Implementing Logical Domain in a DBMS¶

Let’s take a moment to refresh what we’ve learned so far:

· Tables are collections of similar entities. Tables are organized into rows and columns. (cars, for example)

· The entities are stored in the rows of the table and represent single instances of data (for example, my car, or your car)

· An attribute describes one particular facet of that entity. (my car’s color is green, for example)

· A column in the table represents the domain of data for an entity’s attribute ( the car’s color, or mpg rating)

· Domain is represented as both physical and logical domain. Physical domain represents the type of data in the column, logical domain represents the acceptable values. (For example the physical domain of a car’s color would be varchar(20) (in the SQL server DBMS), but the logical domain would be colors. With just physical domain you could enter “Mike” as a color, which would be unacceptable)

To implement logical domain we use constraints. Constraints are rules and conditions that must be met before data can be added or updated. There are techniques you can use to implement logical domain over DBMS tables. These include:

· Default Value Constraint - data used for an attribute when one isn’t specified.

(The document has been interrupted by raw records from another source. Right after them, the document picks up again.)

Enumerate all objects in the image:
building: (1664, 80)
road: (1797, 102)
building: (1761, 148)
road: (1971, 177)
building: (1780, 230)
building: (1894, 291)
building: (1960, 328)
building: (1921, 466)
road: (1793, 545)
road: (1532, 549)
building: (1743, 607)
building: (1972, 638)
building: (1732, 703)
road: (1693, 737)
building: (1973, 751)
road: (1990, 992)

· Check Constraint - an expression which must evaluate to “true” prior to insert or update

· Unique Constraint - a condition that forbids duplicate values are in a column or group of columns.

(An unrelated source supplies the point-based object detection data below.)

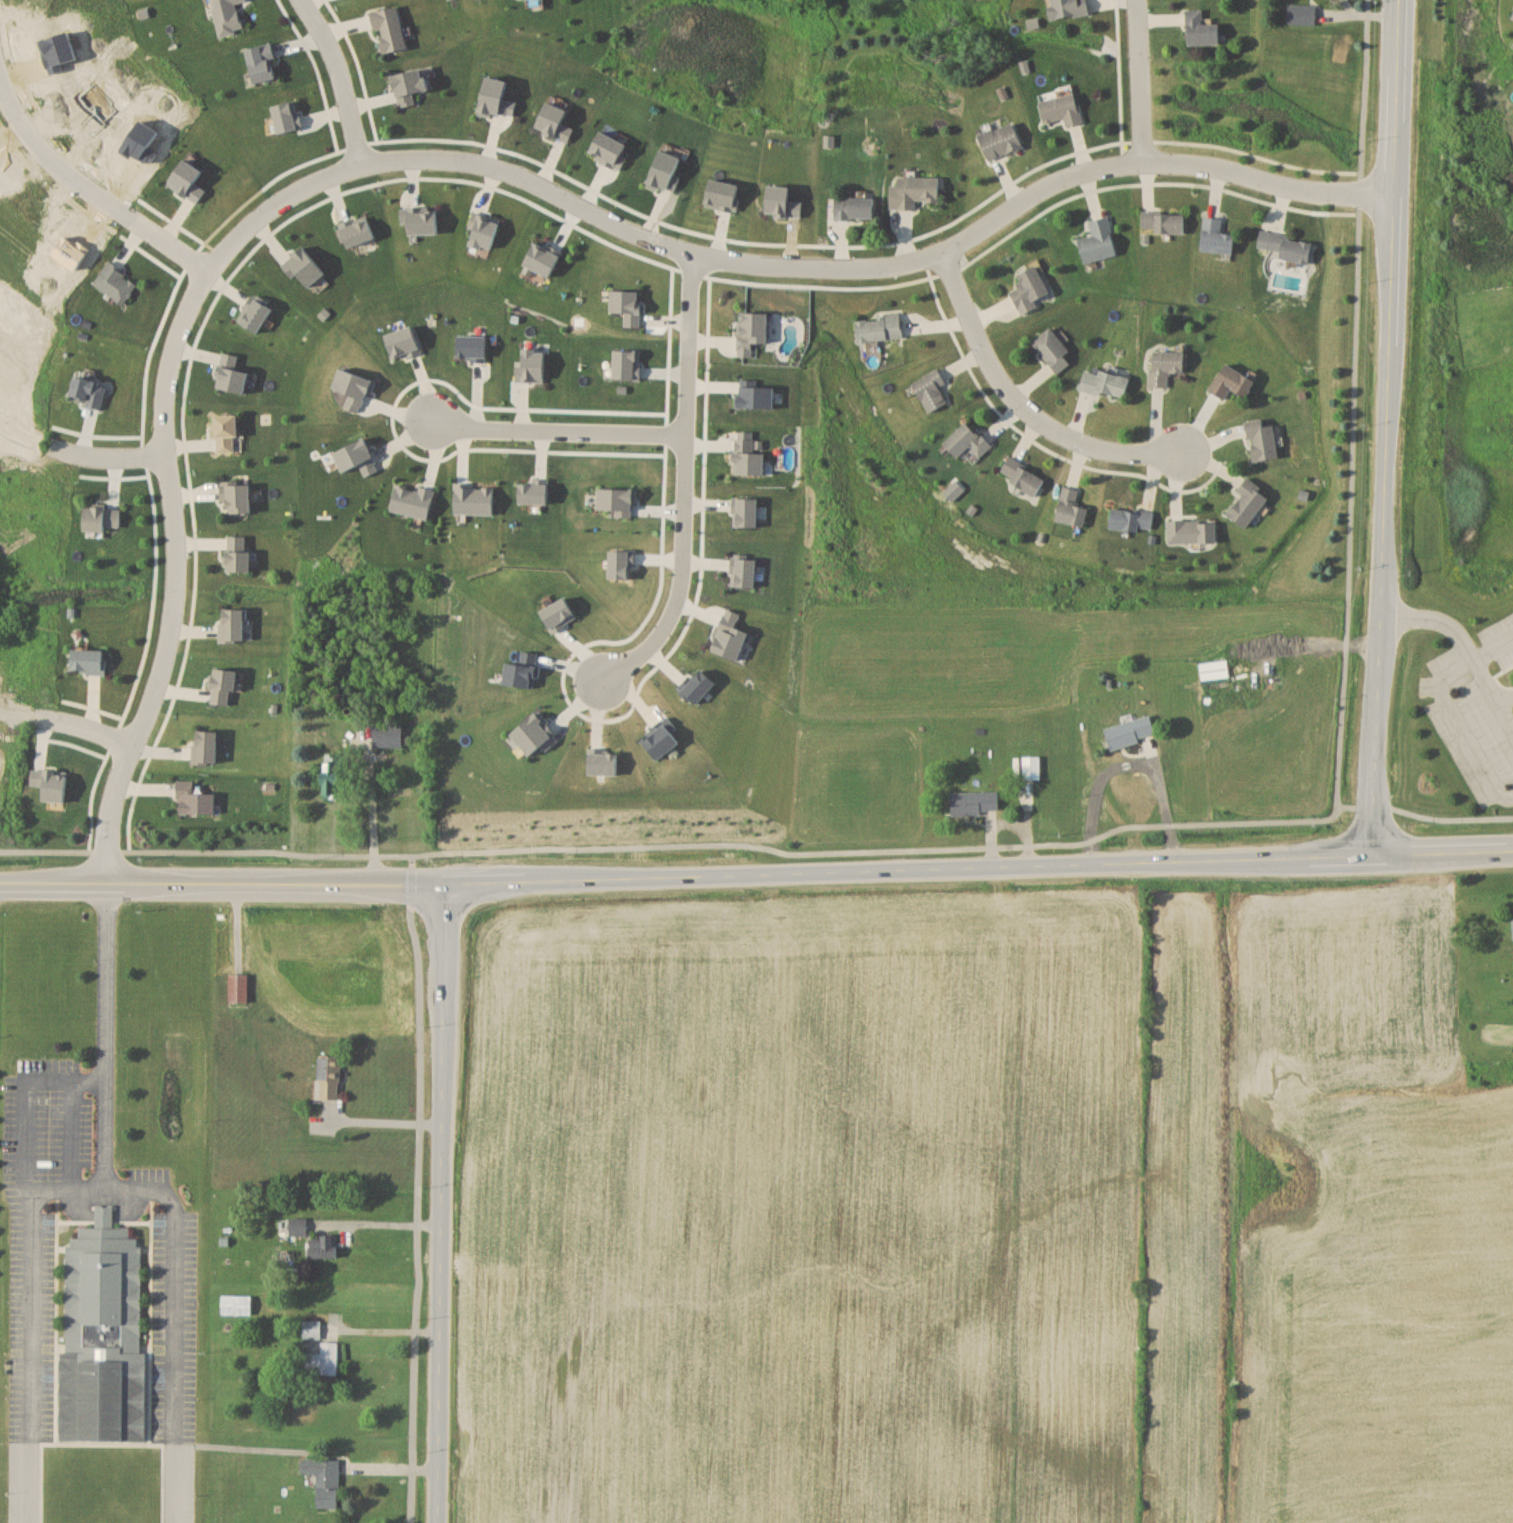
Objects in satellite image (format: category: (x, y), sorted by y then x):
building: (1069, 8)
building: (1301, 13)
building: (227, 16)
building: (1512, 16)
building: (389, 29)
building: (1201, 29)
building: (262, 62)
road: (340, 78)
road: (1140, 80)
building: (1062, 108)
building: (1001, 140)
road: (490, 168)
road: (91, 191)
building: (914, 191)
building: (855, 207)
building: (1163, 221)
building: (1216, 236)
building: (1099, 239)
building: (1287, 245)
building: (116, 282)
building: (1030, 289)
building: (878, 327)
building: (1053, 348)
building: (23, 364)
building: (1166, 366)
building: (231, 373)
building: (1232, 382)
building: (1105, 383)
building: (931, 389)
building: (88, 391)
road: (1350, 402)
road: (1017, 404)
road: (1391, 426)
road: (557, 430)
building: (968, 440)
building: (1262, 440)
road: (78, 456)
building: (1022, 475)
road: (682, 483)
building: (236, 496)
building: (1249, 502)
building: (1071, 507)
building: (38, 512)
building: (102, 518)
building: (1131, 519)
building: (1192, 531)
building: (238, 553)
building: (232, 625)
parking lot: (1500, 638)
road: (1466, 644)
building: (88, 660)
building: (1214, 669)
building: (223, 687)
road: (1505, 696)
road: (1455, 709)
parking lot: (1469, 725)
road: (85, 729)
building: (1131, 731)
building: (387, 735)
building: (205, 747)
road: (1129, 760)
building: (1031, 767)
building: (332, 777)
building: (50, 783)
building: (193, 799)
building: (975, 801)
road: (373, 814)
road: (763, 847)
road: (1440, 848)
road: (906, 868)
road: (222, 882)
park: (1488, 962)
building: (237, 988)
building: (329, 1078)
road: (385, 1121)
road: (67, 1136)
road: (101, 1137)
road: (24, 1165)
road: (419, 1188)
road: (442, 1202)
road: (384, 1225)
building: (297, 1227)
building: (322, 1247)
road: (171, 1291)
building: (236, 1305)
building: (311, 1330)
road: (387, 1330)
building: (103, 1334)
building: (328, 1358)
building: (324, 1479)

· Lookup table - a separate table containing all of the acceptable values for a given column. The lookup table is implemented using primary key and foreign key constraints.

PHYSICAL AND LOGICAL DOMAINS ARE METADATA - THEY HELP US DESCRIBE, DEFINE, AND STRUCURE OUR DATA, AS WELL AS HELP ENFORCE BUSINESS RULES.

Keys¶

If Yogi Berra was well versed in the relational model, I have no doubt he would say something like “Keys are the key to understanding relational databases. Yes, it’s true keys are the key!”
A key is a special kind of constraint on an attribute or set of attributes which can be used to lookup other attributes. Keys are used to look-up a set of rows in a table, or find one specific row in a table, and find rows in one table based on the attributes of another table. As you will see, the true power of the relational model comes from keys. Here are the types of keys found in relational databases:

· Super Key – Any combination of attributes which can be used to uniquely identify a row in the table.

· Candidate Key The smallest number of attributes required to uniquely identify each row in a table. For example, in an employee table the name, address, and home phone could be a super key, but the employee social-security number would be a candidate key, because it’s minimal. In practice, single-attribute candidate keys should be enforced with a unique constraint (after all you wouldn’t want two different employee rows with the same social security number, right?)

· Primary Key - A candidate key which has been chosen by the database designer to uniquely identify each row in the table. The primary key cannot contain null (empty) values, and is implemented as a constraint by the DBMS.

· Surrogate Key - A primary key whose values are automatically generated by the DBMS there is no need on the user’s part to enter a value for primary key - the system does it for you. Surrogate keys can be an auto-incremented integer, or a GUID or UUID (Read the RFC). Some DBMSs such as Postgres and Oracle permit the database designer to create global surrogate keys, called sequences.